* **TASK DETAILS**
Produce a verbatim transcription of the records below, beginning at the line containing "Our lovely volunteer" and ending at the final line; include only those lines.

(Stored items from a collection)
┌──

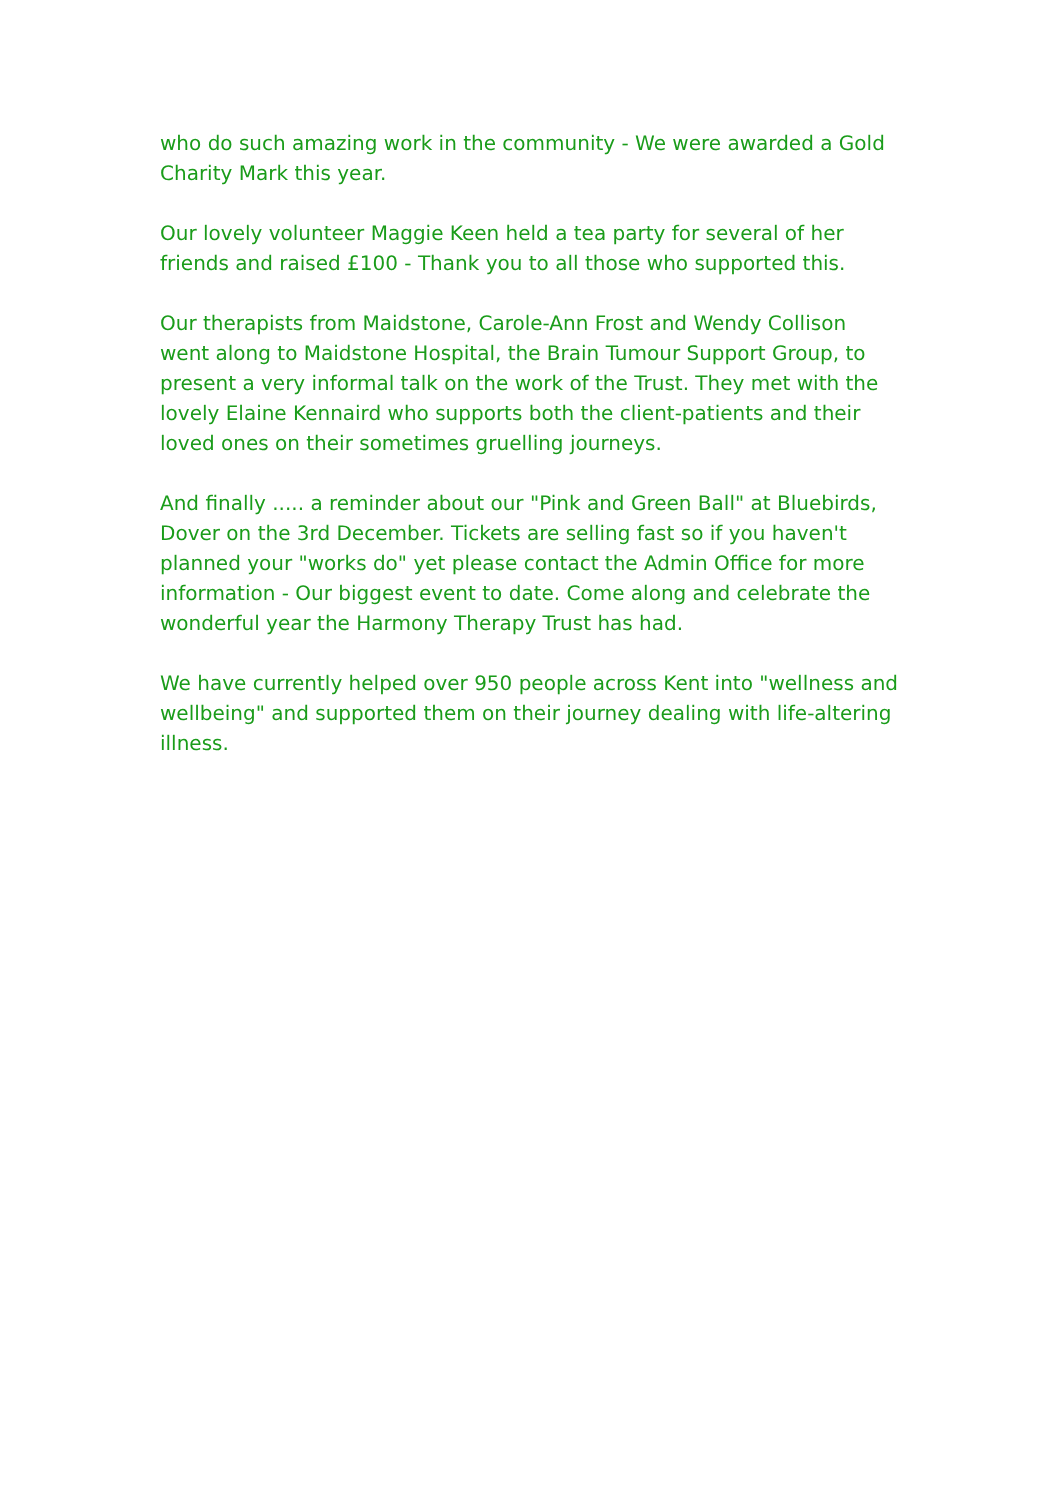who do such amazing work in the community - We were awarded a Gold Charity Mark this year.
Our lovely volunteer Maggie Keen held a tea party for several of her friends and raised £100 - Thank you to all those who supported this.
Our therapists from Maidstone, Carole-Ann Frost and Wendy Collison went along to Maidstone Hospital, the Brain Tumour Support Group, to present a very informal talk on the work of the Trust. They met with the lovely Elaine Kennaird who supports both the client-patients and their loved ones on their sometimes gruelling journeys.
And finally ..... a reminder about our "Pink and Green Ball" at Bluebirds, Dover on the 3rd December. Tickets are selling fast so if you haven't planned your "works do" yet please contact the Admin Office for more information - Our biggest event to date. Come along and celebrate the wonderful year the Harmony Therapy Trust has had.
We have currently helped over 950 people across Kent into "wellness and wellbeing" and supported them on their journey dealing with life-altering illness.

└──

* **EXERCISE OUTPUT**
Our lovely volunteer Maggie Keen held a tea party for several of her friends and raised £100 - Thank you to all those who supported this.
Our therapists from Maidstone, Carole-Ann Frost and Wendy Collison went along to Maidstone Hospital, the Brain Tumour Support Group, to present a very informal talk on the work of the Trust. They met with the lovely Elaine Kennaird who supports both the client-patients and their loved ones on their sometimes gruelling journeys.
And finally ..... a reminder about our "Pink and Green Ball" at Bluebirds, Dover on the 3rd December. Tickets are selling fast so if you haven't planned your "works do" yet please contact the Admin Office for more information - Our biggest event to date. Come along and celebrate the wonderful year the Harmony Therapy Trust has had.
We have currently helped over 950 people across Kent into "wellness and wellbeing" and supported them on their journey dealing with life-altering illness.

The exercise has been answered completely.